The idea is that with period instruments you get a more faithful reproduction of the sound the composer imagined as he/she wrote the piece of music.1
There is some question as to whether or not this is actually the case, for past performance is not necessarily indicative of future results. Rather, there is some question as to whether or not this is an aesthetically valid line of interpretation. These questions are referred to as issues of performance practice or, even more carefully, the practice of historically informed performance.

It has been observed by examining pipe organs in Europe, that in the 17th Century standard pitch was inconsistent from town to town, and was much lower than it is today.2 In the performance of works from the Baroque in a period style it is customary to set pitches around A=428. A friend of mine who is a lutenist has tuned as low as A=415 for some concerts of early Baroque music.

Musical instruments are fragile objects. While violins (and a few celli) from celebrated makers3 have survived because of their innate sonorousness, nearly all of them have been rebuilt at one time or another, often to accommodate greater string tension and produce more sound at a higher pitch. Remarkably few wind instruments have survived. There are, however, treatises on the construction of instruments that have survived. The combination of treatises and examples by skilled craftsmen have reproduced many different types of instruments that have not been heard for a hundred years or more: the lira da brache, the violone, the harpsichord4, the theorbo, the oboe d'amore, the basset horn, and the viola da gamba. Even the viola d'amore, a favorite of the composer Paul Hindemith, had been (relatively) unheard for at least 50 years before he wrote his chamber concerto for it.

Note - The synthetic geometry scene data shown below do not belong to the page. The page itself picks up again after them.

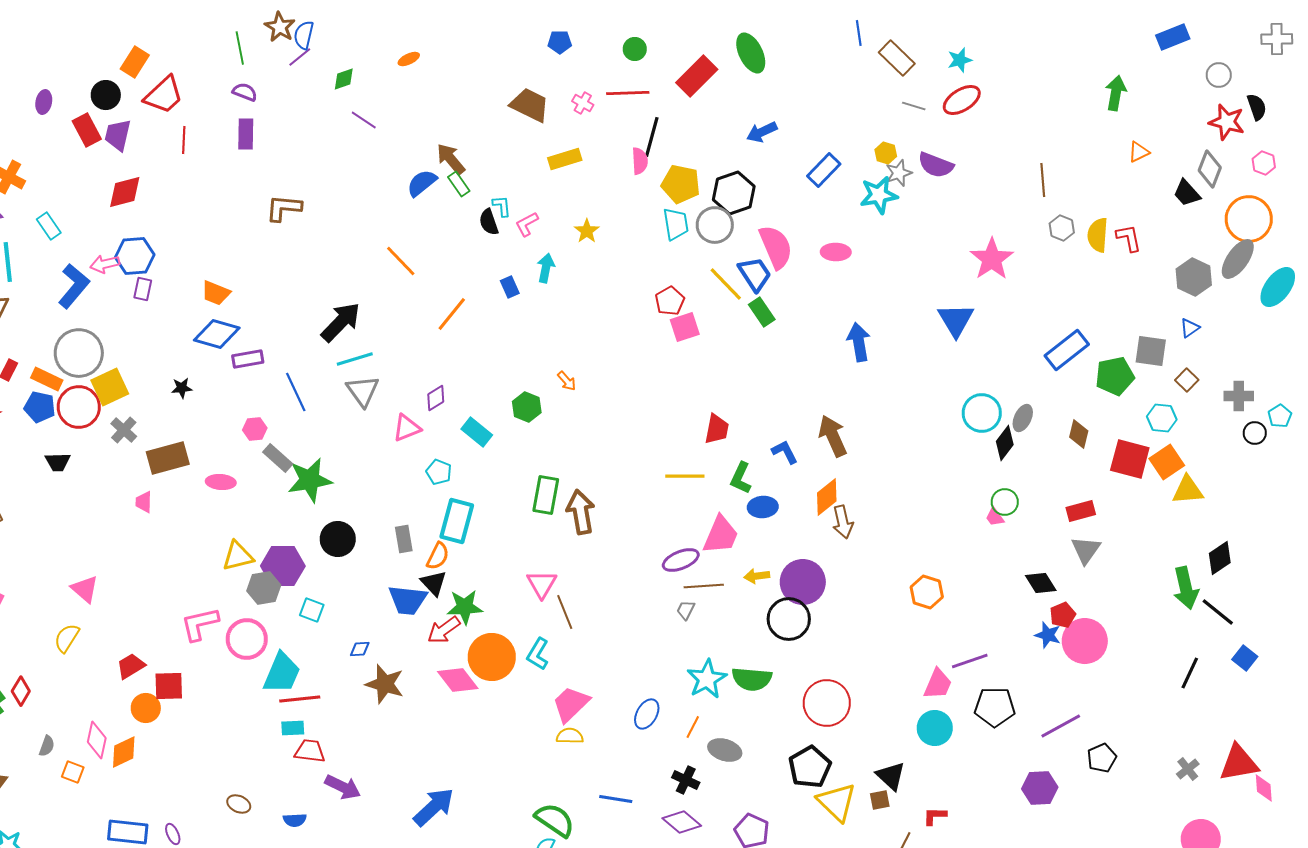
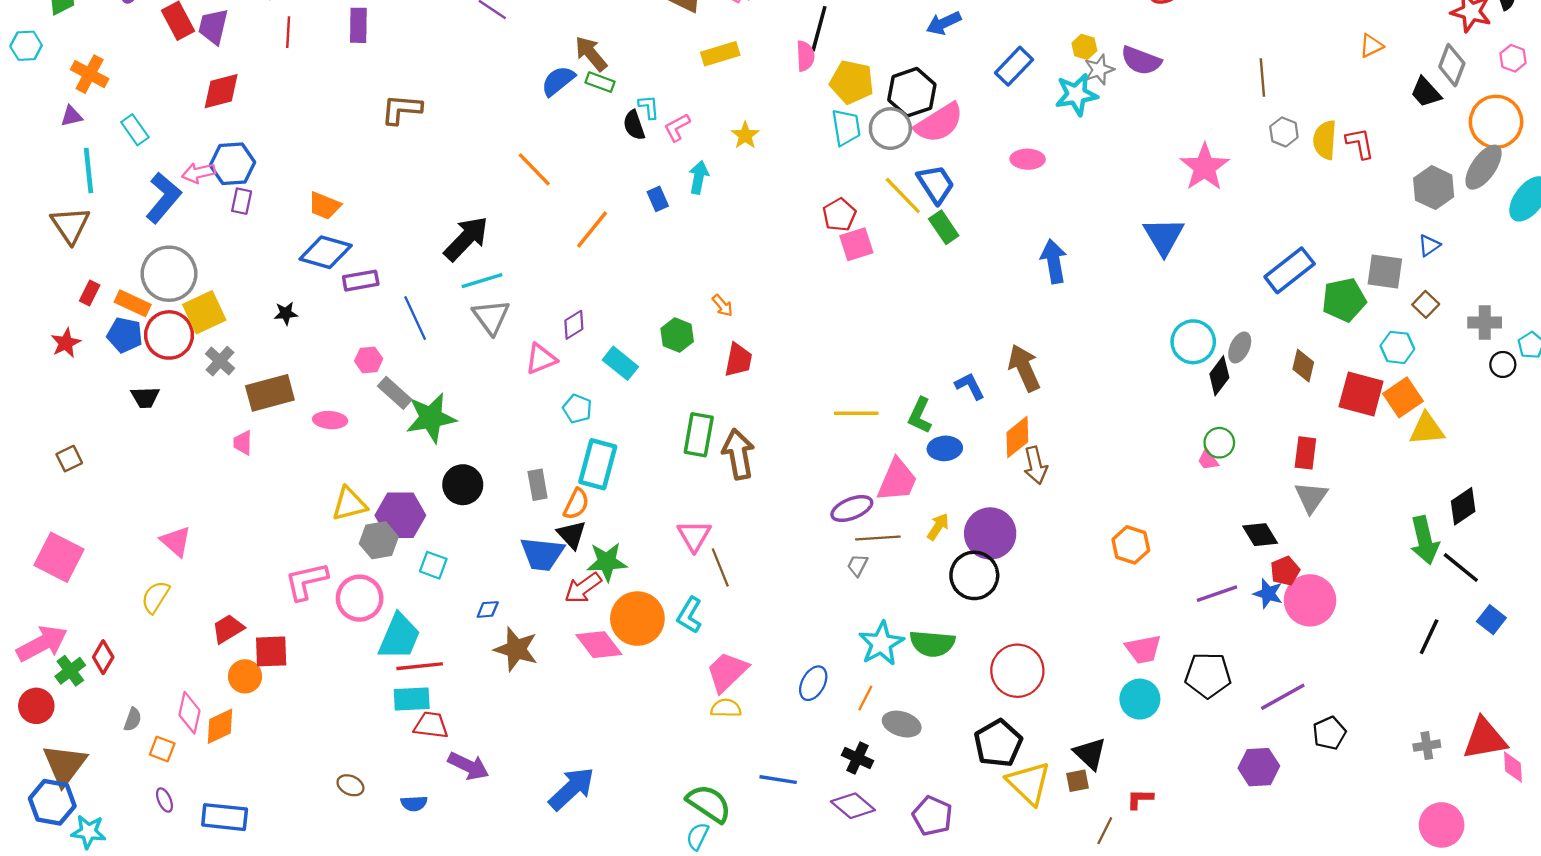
green rectangle: (459, 184) -> (600, 82), turned -35
pink semicircle: (776, 247) -> (939, 123), moved, turned 81
red trapezoid: (717, 429) -> (738, 360), moved
red rectangle: (1081, 511) -> (1305, 453), turned -68
yellow arrow: (757, 576) -> (938, 527), turned 130
purple line: (970, 661) -> (1217, 594), moved
pink trapezoid: (938, 684) -> (1143, 649), turned 56
cyan rectangle: (293, 728) -> (412, 699), size x1.4
gray cross: (1188, 769) -> (1427, 746), turned 30
purple ellipse: (173, 834) -> (164, 800), moved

Musical style is the most insubstantial issue to discuss, as it concerns the way the players play their instruments. Take (or leave) vibrato, for instance. It has been thought that vibrato was not used in early Baroque music.5 Other style issues include ornamentation, staccato, and rubato.

As musical taste and scholarship change, the ideal of period performance has changed as well. We don't know what Felix Mendelssohn was thinking when he first conducted J.S. Bach's Saint Matthew Passion, but that was the start of our (modern) tradition of performing older music and the beginning of the recognition of issues of period performance. For my part, I strongly believe that there is no right or wrong regarding these issues. Every musical performance is an interpretation and de gustibus non est disputandum.

As an example, take Bach's Brandenburg Concerto, the one for flute, trumpet, oboe and violin. When Toscanini recorded this in the late 1940s, he placed an E-flat clarinet on the trumpet part, as Baroque trumpets (a valveless length of tubing, sounding an 8-foot C, and played on the overtones) were unavailable or unwanted. Critics asked why couldn't he have used a brass instrument (although what we now call the piccolo trumpet had not yet been developed). He defended himself by stating that in the score, Bach had writen "clarino", and the nearest cognate was "clarinet". This twisted use of one's own native language allowed the maestro to perpetrate what was, perhaps, an act of aesthetic violence. But his E-flat clarinetist was a damn sight better than any trumpeter.


1From a write-up by kamamer.
2Today A=440 Hz is considered standard pitch, however, the Chicago Symphony seems to be higher, around A=452Hz, it makes their horns and trumpets sound more bright while their string players fear for the effects of the increased tension. This was probably instituted by the conductor Fritz Reiner, and continued through the years under Sir Georg Solti. It is now regarded as a major component of what is referred to as "The Chicago Symphony Sound" in classical record reviews.
3For example, the Cremona masters: Antonio Stradivari, Nicolo Amati, and Guarnari.
4In the 1900-10s a piano builder in Poland designed a harpsichord based on a cast iron frame that had the expressive volume of the piano. It was fashionable at the time but ultimately died out. It has re-surfaced in some of Elliot Carter's works.
5There are dissertations I have not read that cover this subject and the corollary one of ornamentation.

SUGGESTED LISTENING ASSIGNMENT: Take a piece like the The Well Tempered Clavier and listen to every available recording you can get. Okay, compare just a few: Landowska (modern harpsichord, 1940s), Glenn Gould (piano, 1970s), and Bob van Asperen (clavichord, 1980s). Or find a whole mess of recordings of the Bach Cello Suites, like Pablo Casals (unrepentent romantic), Mstislav Rostropovich (modern romantic), Yo-yo Ma (modern, but tempered by ideas of period performance), and Jordi Savall (period performance), and compare. But most of all, LISTEN.